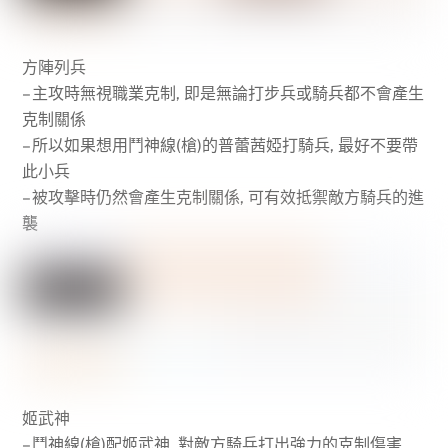
方陣列兵
– 主攻時無視職業克制, 即是無論打步兵或騎兵都不會產生
克制關係
– 所以如果想用鬥神線(槍)的普蕾茜婭打騎兵, 最好不要帶
此小兵
– 被攻擊時仍然會產生克制關係, 可有效抵禦敵方騎兵的進
襲
姬武神
– 鬥神線(槍)配姬武神, 對敵方騎兵打出強力的克制傷害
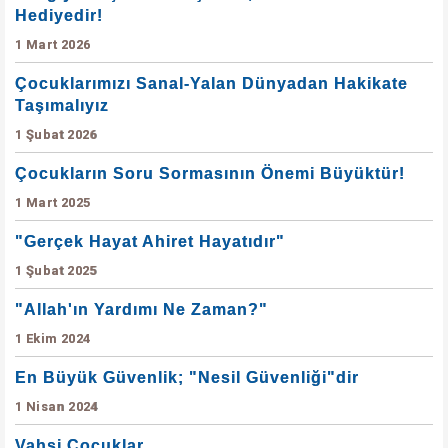
Hediyedir!
1 Mart 2026
Çocuklarımızı Sanal-Yalan Dünyadan Hakikate
Taşımalıyız
1 Şubat 2026
Çocukların Soru Sormasının Önemi Büyüktür!
1 Mart 2025
"Gerçek Hayat Ahiret Hayatıdır"
1 Şubat 2025
"Allah'ın Yardımı Ne Zaman?"
1 Ekim 2024
En Büyük Güvenlik; "Nesil Güvenliği"dir
1 Nisan 2024
Vahşi Çocuklar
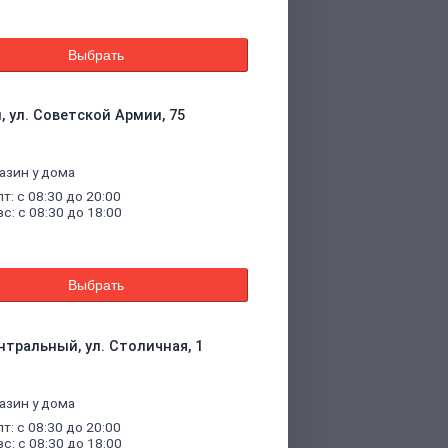
Выбрать
, ул. Советской Армии, 75
азин у дома
пт: с 08:30 до 20:00
вс: с 08:30 до 18:00
Выбрать
нтральный, ул. Столичная, 1
азин у дома
пт: с 08:30 до 20:00
вс: с 08:30 до 18:00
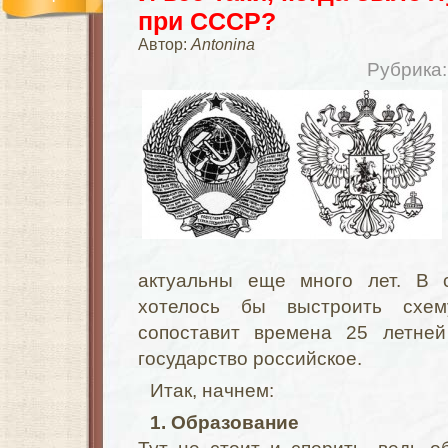
при СССР?
Автор:
Antonina
Рубрика
актуальны еще много лет. В 
хотелось бы выстроить схем
сопоставит времена 25 летне
государство российское.
Итак, начнем:
1. Образование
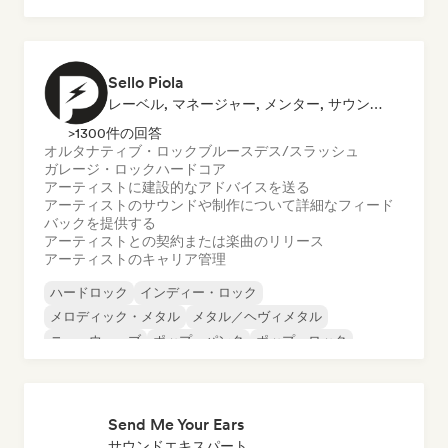
プログレッシブ・ロック
Sello Piola
レーベル, マネージャー, メンター, サウンドエキスパート
>1300件の回答
オルタナティブ・ロック
ブルース
デス/スラッシュ
ガレージ・ロック
ハードコア
アーティストに建設的なアドバイスを送る
アーティストのサウンドや制作について詳細なフィード
バックを提供する
アーティストとの契約または楽曲のリリース
アーティストのキャリア管理
ハードロック
インディー・ロック
メロディック・メタル
メタル／ヘヴィメタル
ニューウェーブ
ポップ・パンク
ポップ・ロック
プログレッシブ・ロック
Send Me Your Ears
サウンドエキスパート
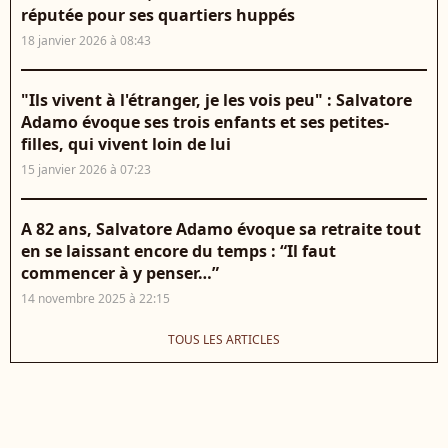
réputée pour ses quartiers huppés
18 janvier 2026 à 08:43
"Ils vivent à l'étranger, je les vois peu" : Salvatore
Adamo évoque ses trois enfants et ses petites-
filles, qui vivent loin de lui
15 janvier 2026 à 07:23
A 82 ans, Salvatore Adamo évoque sa retraite tout
en se laissant encore du temps : “Il faut
commencer à y penser…”
14 novembre 2025 à 22:15
TOUS LES ARTICLES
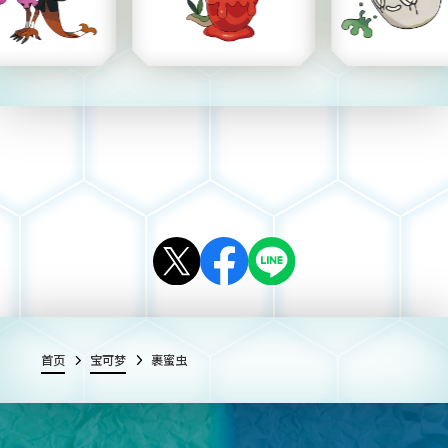
首页
宝可梦
裹蜜虫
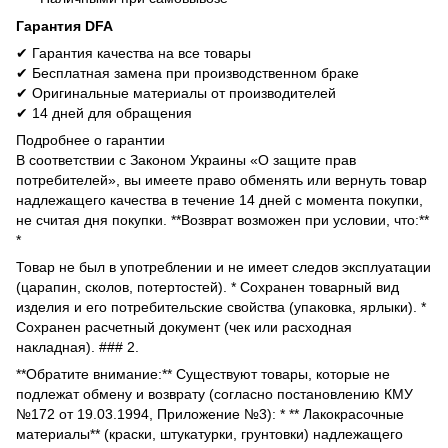
Гарантия DFA
✔ Гарантия качества на все товары
✔ Бесплатная замена при производственном браке
✔ Оригинальные материалы от производителей
✔ 14 дней для обращения
Подробнее о гарантии
В соответствии с Законом Украины «О защите прав
потребителей», вы имеете право обменять или вернуть товар
надлежащего качества в течение 14 дней с момента покупки,
не считая дня покупки. **Возврат возможен при условии, что:**
*
Товар не был в употреблении и не имеет следов эксплуатации
(царапин, сколов, потертостей). * Сохранен товарный вид
изделия и его потребительские свойства (упаковка, ярлыки). *
Сохранен расчетный документ (чек или расходная
накладная). ### 2.
**Обратите внимание:** Существуют товары, которые не
подлежат обмену и возврату (согласно постановлению КМУ
№172 от 19.03.1994, Приложение №3): * ** Лакокрасочные
материалы** (краски, штукатурки, грунтовки) надлежащего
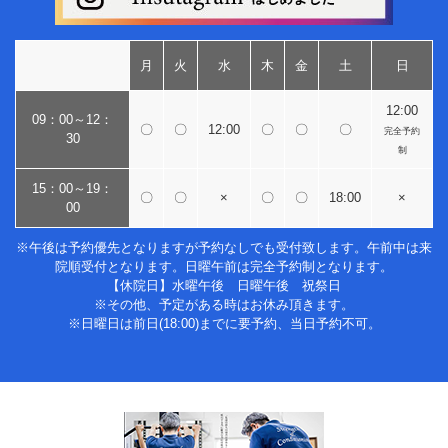
月
火
水
木
金
土
日
12:00
09：00～12：
〇
〇
12:00
〇
〇
〇
完全予約
30
制
15：00～19：
〇
〇
×
〇
〇
18:00
×
00
※午後は予約優先となりますが予約なしでも受付致します。午前中は来
院順受付となります。日曜午前は完全予約制となります。
【休院日】水曜午後 日曜午後 祝祭日
※その他、予定がある時はお休み頂きます。
※日曜日は前日(18:00)までに要予約、当日予約不可。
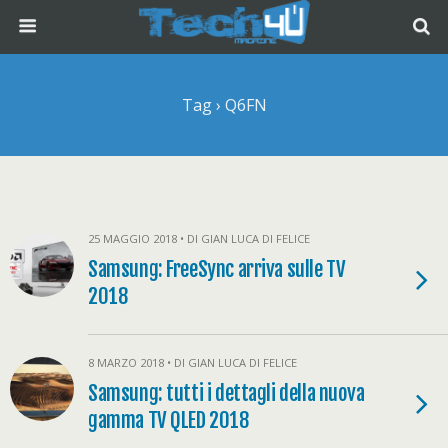
Tag › Q6FN
25 MAGGIO 2018 • DI GIAN LUCA DI FELICE
Samsung: FreeSync arriva sulle TV
2018
8 MARZO 2018 • DI GIAN LUCA DI FELICE
Samsung: tutti i dettagli della nuova
gamma TV QLED 2018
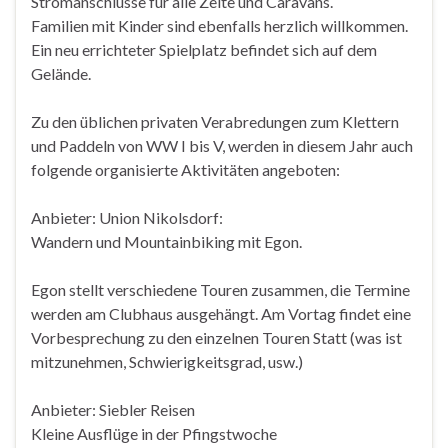
Stromanschlüsse für alle Zelte und Caravans.
Familien mit Kinder sind ebenfalls herzlich willkommen.
Ein neu errichteter Spielplatz befindet sich auf dem
Gelände.
Zu den üblichen privaten Verabredungen zum Klettern
und Paddeln von WW I bis V, werden in diesem Jahr auch
folgende organisierte Aktivitäten angeboten:
Anbieter: Union Nikolsdorf:
Wandern und Mountainbiking mit Egon.
Egon stellt verschiedene Touren zusammen, die Termine
werden am Clubhaus ausgehängt. Am Vortag findet eine
Vorbesprechung zu den einzelnen Touren Statt (was ist
mitzunehmen, Schwierigkeitsgrad, usw.)
Anbieter: Siebler Reisen
Kleine Ausflüge in der Pfingstwoche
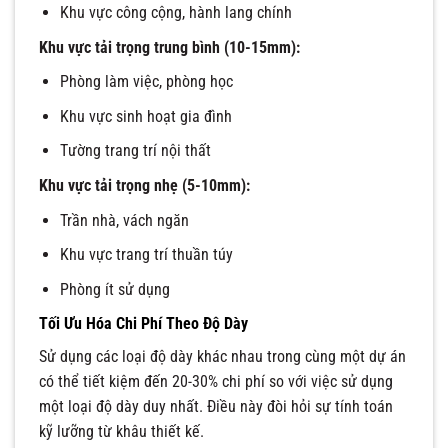
Khu vực công cộng, hành lang chính
Khu vực tải trọng trung bình (10-15mm):
Phòng làm việc, phòng học
Khu vực sinh hoạt gia đình
Tường trang trí nội thất
Khu vực tải trọng nhẹ (5-10mm):
Trần nhà, vách ngăn
Khu vực trang trí thuần túy
Phòng ít sử dụng
Tối Ưu Hóa Chi Phí Theo Độ Dày
Sử dụng các loại độ dày khác nhau trong cùng một dự án
có thể tiết kiệm đến 20-30% chi phí so với việc sử dụng
một loại độ dày duy nhất. Điều này đòi hỏi sự tính toán
kỹ lưỡng từ khâu thiết kế.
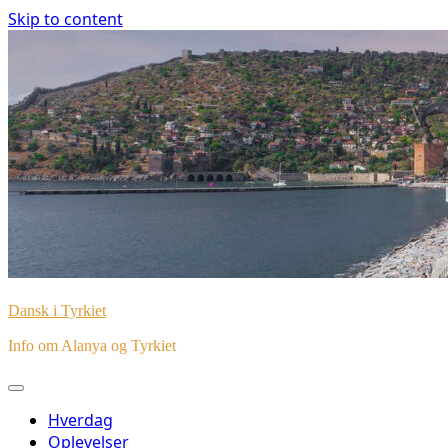
Skip to content
Dansk i Tyrkiet
Info om Alanya og Tyrkiet
Hverdag
Oplevelser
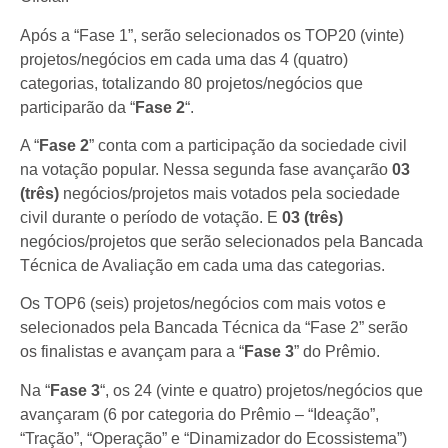
Após a “Fase 1”, serão selecionados os TOP20 (vinte)
projetos/negócios em cada uma das 4 (quatro)
categorias, totalizando 80 projetos/negócios que
participarão da “
Fase 2
“.
A “
Fase 2
” conta com a participação da sociedade civil
na votação popular. Nessa segunda fase avançarão
03
(três)
negócios/projetos mais votados pela sociedade
civil durante o período de votação. E
03 (três)
negócios/projetos que serão selecionados pela Bancada
Técnica de Avaliação em cada uma das categorias.
Os TOP6 (seis) projetos/negócios com mais votos e
selecionados pela Bancada Técnica da “Fase 2” serão
os finalistas e avançam para a “
Fase 3
” do Prêmio.
Na “
Fase 3
“, os 24 (vinte e quatro) projetos/negócios que
avançaram (6 por categoria do Prêmio – “Ideação”,
“Tração”, “Operação” e “Dinamizador do Ecossistema”)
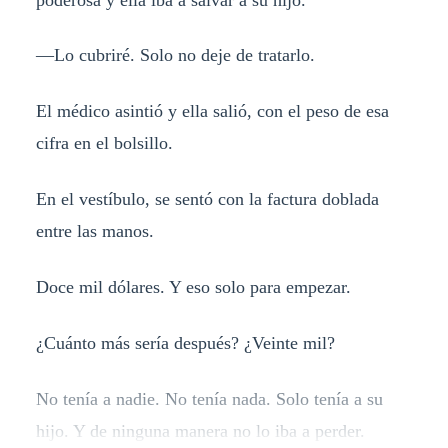
—Lo cubriré. Solo no deje de tratarlo.
El médico asintió y ella salió, con el peso de esa
cifra en el bolsillo.
En el vestíbulo, se sentó con la factura doblada
entre las manos.
Doce mil dólares. Y eso solo para empezar.
¿Cuánto más sería después? ¿Veinte mil?
No tenía a nadie. No tenía nada. Solo tenía a su
hijo. Y de ninguna manera no lo iba a perder.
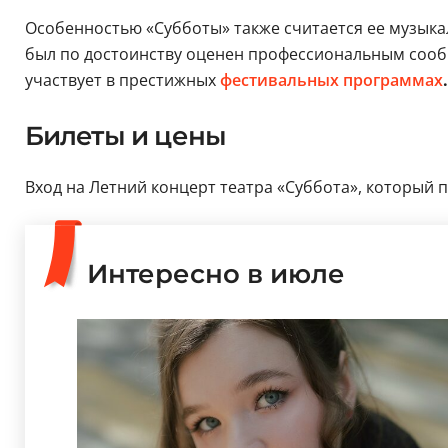
Особенностью «Субботы» также считается ее музыкал
был по достоинству оценен профессиональным сообще
участвует в престижных
фестивальных программах
.
Билеты и цены
Вход на Летний концерт театра «Суббота», который п
Интересно в июле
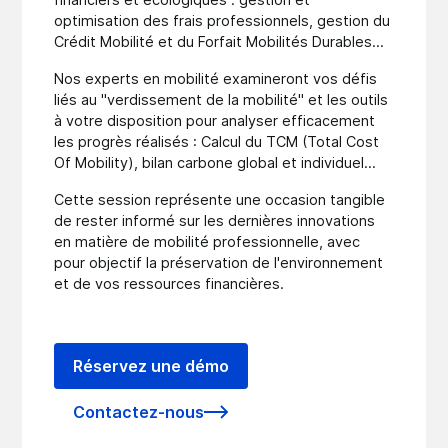
optimisation des frais professionnels, gestion du
Crédit Mobilité et du Forfait Mobilités Durables…
Nos experts en mobilité examineront vos défis
liés au "verdissement de la mobilité" et les outils
à votre disposition pour analyser efficacement
les progrès réalisés : Calcul du TCM (Total Cost
Of Mobility), bilan carbone global et individuel…
Cette session représente une occasion tangible
de rester informé sur les dernières innovations
en matière de mobilité professionnelle, avec
pour objectif la préservation de l'environnement
et de vos ressources financières.
Réservez une démo
Contactez-nous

- Description of the task
From the records above, copy every line that includes the word "dụng".

- Solution for this task
Phòng ít sử dụng
Sử dụng các loại độ dày khác nhau trong cùng một dự án
có thể tiết kiệm đến 20-30% chi phí so với việc sử dụng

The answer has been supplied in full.